Whether a digital piano or keyboard is deemed suitable for lessons depends on your interests, your pocketbook and your teacher. If your goal is the same as most piano students, to learn both acoustic and digital piano, you'll need both eventually. The price of an acoustic piano is increasing steadily due to increased labor and material costs (not to mention the price of maintaining it after purchase), while the price of digital pianos is dropping rapidly for a given amount of capability. Thus, it seems that digital pianos and keyboards, especially the higher-end models, will become increasingly attractive for those who wish to take lessons and have limited space or cash for an acoustic piano. Most teachers of acoustic piano would say that a keyboard or digital piano is acceptable for the first year or so of lessons, although there are some who take the stance that an acoustic piano is a must from the beginning. The better the quality of the digital piano you buy, the longer you can use it in lessons. If possible, look for a full 88 keys, escapement-type action, MIDI or other interface for computer connection, and pedals which are as close in action to those of an acoustic piano as possible. Don't assume that an old, lesser brand piano which needs reconditioning and/or repairing work and has trouble holding tune is necessarily a better choice than a digital piano or keyboard of the same price. For advice on buying both acoustic and digital pianos, please see our page Purchasing and Caring For a Piano or Keyboard.

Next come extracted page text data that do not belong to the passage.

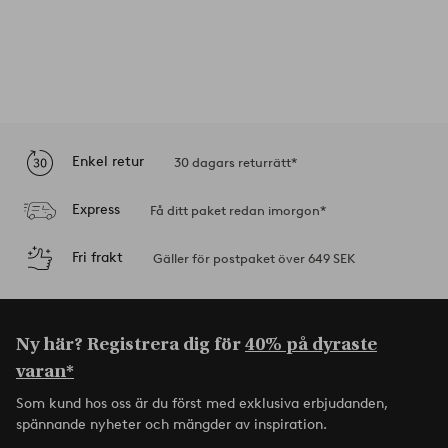
Enkel retur
30 dagars returrätt*
Express
Få ditt paket redan imorgon*
Fri frakt
Gäller för postpaket över 649 SEK
Ny här? Registrera dig för
40% på dyraste
varan*
Som kund hos oss är du först med exklusiva erbjudanden,
spännande nyheter och mängder av inspiration.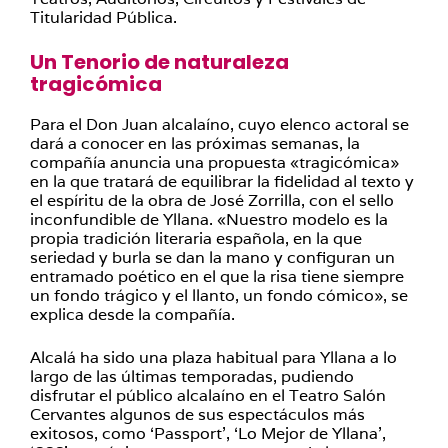
Titularidad Pública.
Un Tenorio de naturaleza
tragicómica
Para el Don Juan alcalaíno, cuyo elenco actoral se
dará a conocer en las próximas semanas, la
compañía anuncia una propuesta «tragicómica»
en la que tratará de equilibrar la fidelidad al texto y
el espíritu de la obra de José Zorrilla, con el sello
inconfundible de Yllana. «Nuestro modelo es la
propia tradición literaria española, en la que
seriedad y burla se dan la mano y configuran un
entramado poético en el que la risa tiene siempre
un fondo trágico y el llanto, un fondo cómico», se
explica desde la compañía.
Alcalá ha sido una plaza habitual para Yllana a lo
largo de las últimas temporadas, pudiendo
disfrutar el público alcalaíno en el Teatro Salón
Cervantes algunos de sus espectáculos más
exitosos, como ‘Passport’, ‘Lo Mejor de Yllana’,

I have not tried here to convince anybody that digital pianos and keyboards are better (or worse) in any sense than the acoustic piano. Such an argument ignores the unique qualities and capabilities of electronic and mechanical instruments. That said, it's hard to ignore the advantages, both technological and pedagogical, that digital pianos can offer - to students, teachers and accomplished players of the acoustic piano.

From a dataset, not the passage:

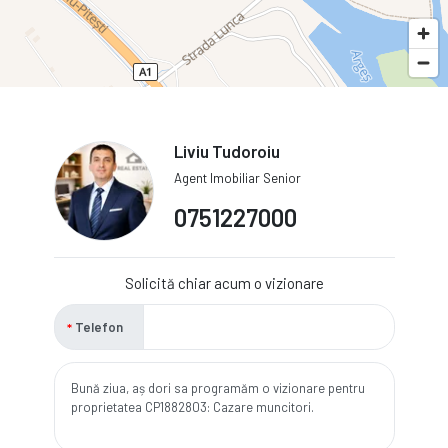
Liviu Tudoroiu
Agent Imobiliar Senior
0751227000
Solicită chiar acum o vizionare
Telefon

A love of the acoustic piano doesn't preclude one from taking advantage of modern piano technology. Indeed, we are fortunate that digital and acoustic pianos share enough similarities to make learning both possible in one set of lessons. As we consider the alternatives, it's important to keep in mind that digital pianos already outsell acoustic pianos. Teachers who think they can ignore the digital piano might find themselves in a bad spot in a few years. Those who can embrace it in their teaching and studio marketing, will see their student numbers and income grow, while discovering for themselves the creative vistas opened by digitals.
I hope, and believe, that the acoustic piano won't go the way of the harpsichord, becoming a footnote to the history of keyboard instruments. I also hope that we can recognize both the differences and relative advantages of both acoustic pianos and digital instruments and fully utilize the capabilities of each in teaching and learning. Digital technology presents advantages for students and teachers alike, which we would be foolish to discard out of bias, unfamiliarity or lack of knowledge.